Carib - Climate Risks Negatively Impacts Economic Tourism Engine for St. Kitts and Nevis
New Report from Stimson Center, Taiwan ICDF, and Taiwan Ocean Affairs Council Finds Pressing Climate Risks on Key City of Basseterre. Stimson’s CORVI findings will help Basseterre prioritize investments in protecting the city and island nation from climate change
WASHINGTON, DC – Travel and tourism—the primary industry and employer in Basseterre, St. Kitts and Nevis and its surrounding area—is at high risk from climate change, according to a new assessment from the Stimson Center.
Working with the St. Kitts and Nevis Ministry of Environment and Climate Action, Taiwan ICDF and the Taiwan Ocean Affairs Council and experts throughout the community, the Stimson Center conducted an in-depth study to identify and address the most pressing climate dangers faced by the city and island nation, and it outlines specific steps and opportunities that can be taken to mitigate these risks.
Working in partnership, the four organizations collected data on the extent of climate and ocean risks in Basseterre and its surrounding area, including increased heat events, loss of mangroves, poor fisheries management, and more intense hurricanes.
To prioritize local action, almost 70 local experts were surveyed to utilize their knowledge to help generate recommendations to strengthen climate resilience given Basseterre’s social, economic, and ecological characteristics.
These recommendations, together with key findings from the report, were released at COP27 at the St. Kitts and Nevis Pavilion.
“Island states are least responsible for but most impacted by climate change, particularly across cities whose economies rely on tourism as their main lifeline,” said Sally Yozell, Senior Fellow, Director of the Stimson Center’s Environmental Security Program, and project lead for CORVI.

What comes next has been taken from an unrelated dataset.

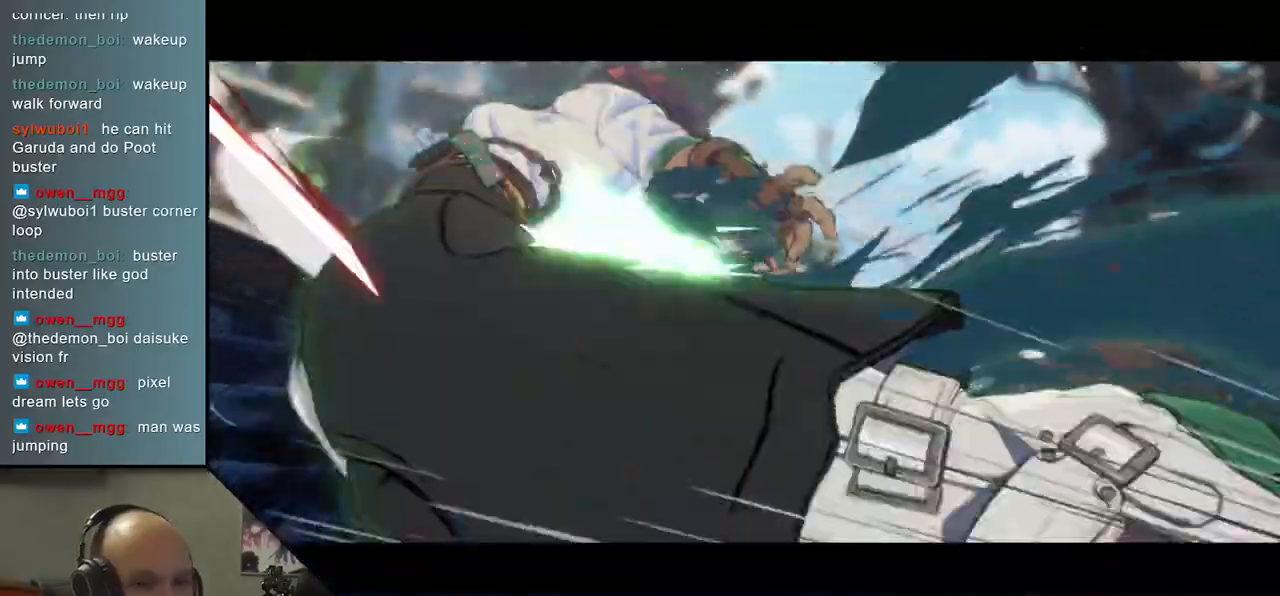
{"buttons": [], "left_stick": "left", "events": []}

“In Basseterre, the lives and livelihoods of city residents, the capital government, and local businesses who sit at the water’s edge are being threatened by more intense weather events— which can cause dual threats of flooding from the mountains and dangerous storm surges from the ocean during a tropical storm or hurricane.”
“This is further exacerbated by its aging infrastructure,” Yozell continued. “At the same time, unplanned development paired with coastal erosion and the loss of corals, sea grasses, and mangrove coverage are reducing the natural buffers to these storms.”
The CORVI assessment has identified some of the most serious risks while outlining reasonable actions to help mitigate those risks in the Basseterre area.
“Part of what makes CORVI unique is that it works closely with experts in the community to understand the local climate issues which demand on the ground solutions.” Yozell added.
“As a Small Island Developing State, it is critically important that the strategies required to respond to the impacts of climate change in St. Kitts and Nevis be done through an integrated and comprehensive approach,” said Sharon Rattan, Permanent Secretary in the Ministry of Environment and Climate Action.